**The problem**
Return each line of the records below in which the string "that" turns up.

··· Task inputs

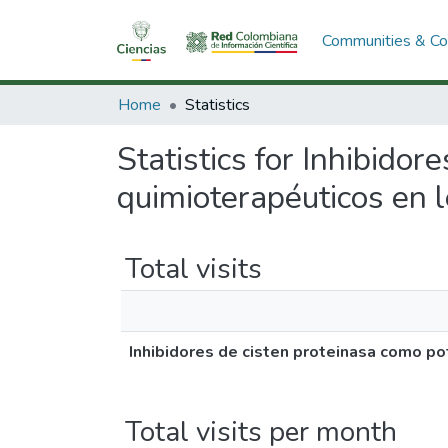
Communities & Col
Home
Statistics
Statistics for Inhibido
quimioterapéuticos en 
Total visits
Inhibidores de cisten proteinasa como p
Total visits per month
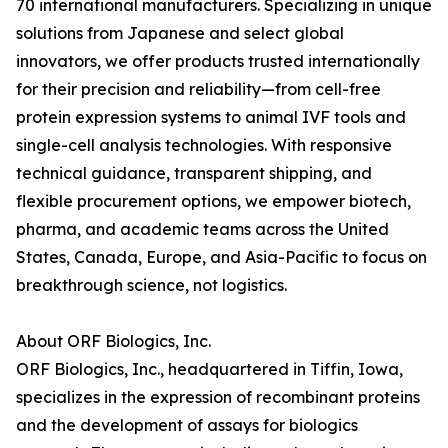
70 international manufacturers. Specializing in unique
solutions from Japanese and select global
innovators, we offer products trusted internationally
for their precision and reliability—from cell-free
protein expression systems to animal IVF tools and
single-cell analysis technologies. With responsive
technical guidance, transparent shipping, and
flexible procurement options, we empower biotech,
pharma, and academic teams across the United
States, Canada, Europe, and Asia-Pacific to focus on
breakthrough science, not logistics.
About ORF Biologics, Inc.
ORF Biologics, Inc., headquartered in Tiffin, Iowa,
specializes in the expression of recombinant proteins
and the development of assays for biologics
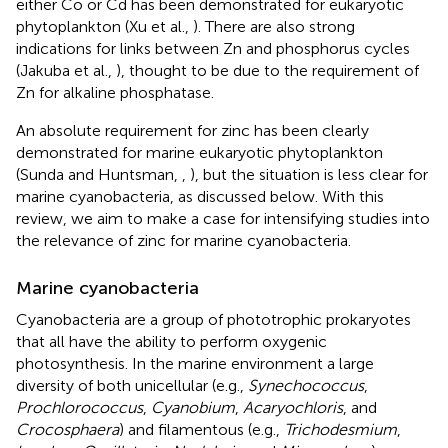
either Co or Cd has been demonstrated for eukaryotic
phytoplankton (Xu et al.,
). There are also strong
indications for links between Zn and phosphorus cycles
(Jakuba et al.,
), thought to be due to the requirement of
Zn for alkaline phosphatase.
An absolute requirement for zinc has been clearly
demonstrated for marine eukaryotic phytoplankton
(Sunda and Huntsman,
,
), but the situation is less clear for
marine cyanobacteria, as discussed below. With this
review, we aim to make a case for intensifying studies into
the relevance of zinc for marine cyanobacteria.
Marine cyanobacteria
Cyanobacteria are a group of phototrophic prokaryotes
that all have the ability to perform oxygenic
photosynthesis. In the marine environment a large
diversity of both unicellular (e.g.,
Synechococcus
,
Prochlorococcus
,
Cyanobium
,
Acaryochloris
, and
Crocosphaera
) and filamentous (e.g.,
Trichodesmium
,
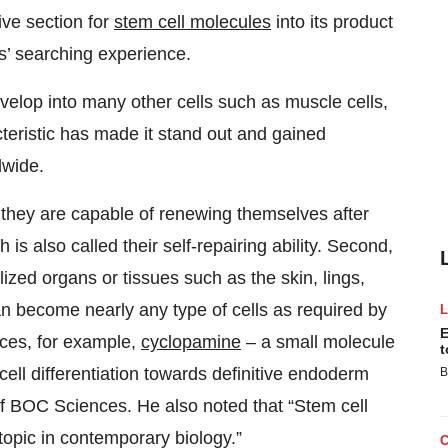
ve section for
stem cell molecules
into its product
ers’ searching experience.
evelop into many other cells such as muscle cells,
acteristic has made it stand out and gained
dwide.
, they are capable of renewing themselves after
 is also called their self-repairing ability. Second,
ized organs or tissues such as the skin, lings,
can become nearly any type of cells as required by
E
nces, for example,
cyclopamine
– a small molecule
t
cell differentiation towards definitive endoderm
B
of BOC Sciences. He also noted that “Stem cell
topic in contemporary biology.”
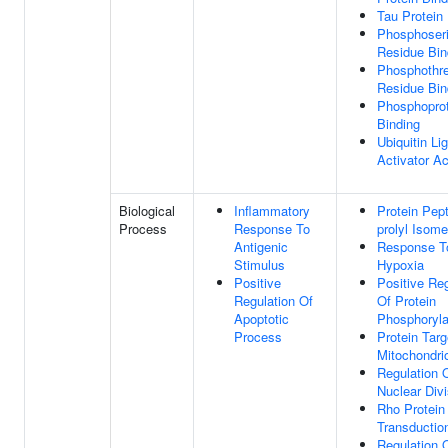
Tau Protein
Phosphoser
Residue Bin
Phosphothr
Residue Bin
Phosphoprot
Binding
Ubiquitin Li
Activator Ac
Biological
Inflammatory
Protein Pept
Process
Response To
prolyl Isome
Antigenic
Response T
Stimulus
Hypoxia
Positive
Positive Reg
Regulation Of
Of Protein
Apoptotic
Phosphoryla
Process
Protein Targ
Mitochondri
Regulation O
Nuclear Divi
Rho Protein
Transductio
Regulation 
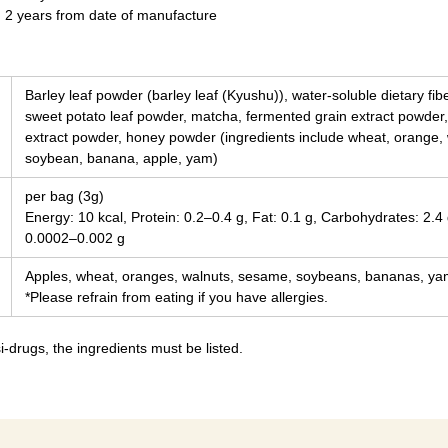
n 2 years from date of manufacture
Barley leaf powder (barley leaf (Kyushu)), water-soluble dietary fi
sweet potato leaf powder, matcha, fermented grain extract powder,
extract powder, honey powder (ingredients include wheat, orange,
soybean, banana, apple, yam)
per bag (3g)
Energy: 10 kcal, Protein: 0.2–0.4 g, Fat: 0.1 g, Carbohydrates: 2.4 
0.0002–0.002 g
Apples, wheat, oranges, walnuts, sesame, soybeans, bananas, y
*Please refrain from eating if you have allergies.
-drugs, the ingredients must be listed.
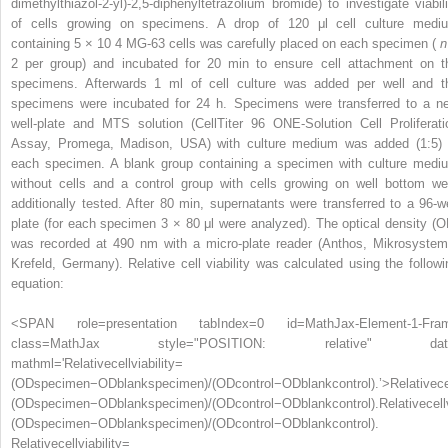
dimethylthiazol-2-yl)-2,5-diphenyltetrazolium bromide) to investigate viabili
of cells growing on specimens. A drop of 120 μl cell culture medi
containing 5 × 10
4
MG-63 cells was carefully placed on each specimen (
n
2 per group) and incubated for 20 min to ensure cell attachment on t
specimens. Afterwards 1 ml of cell culture was added per well and t
specimens were incubated for 24 h. Specimens were transferred to a n
well-plate and MTS solution (CellTiter 96 ONE-Solution Cell Proliferati
Assay, Promega, Madison, USA) with culture medium was added (1:5) 
each specimen. A blank group containing a specimen with culture medi
without cells and a control group with cells growing on well bottom we
additionally tested. After 80 min, supernatants were transferred to a 96-we
plate (for each specimen 3 × 80 μl were analyzed). The optical density (O
was recorded at 490 nm with a micro-plate reader (Anthos, Mikrosystem
Krefeld, Germany). Relative cell viability was calculated using the followi
equation:
<SPAN role=presentation tabIndex=0 id=MathJax-Element-1-Fra
class=MathJax style="POSITION: relative" dat
mathml='Relativecellviability=
(ODspecimen−ODblankspecimen)/(ODcontrol−ODblankcontrol).’>
Relative
ce
(
OD
specimen
−
OD
blank
specimen
)
/
(
OD
control
−
OD
blank
control
)
.
Relativecell
(ODspecimen−ODblankspecimen)/(ODcontrol−ODblankcontrol).
Relativecellviability=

······

**Solution to this task**
that all have the ability to perform oxygenic
of BOC Sciences. He also noted that “Stem cell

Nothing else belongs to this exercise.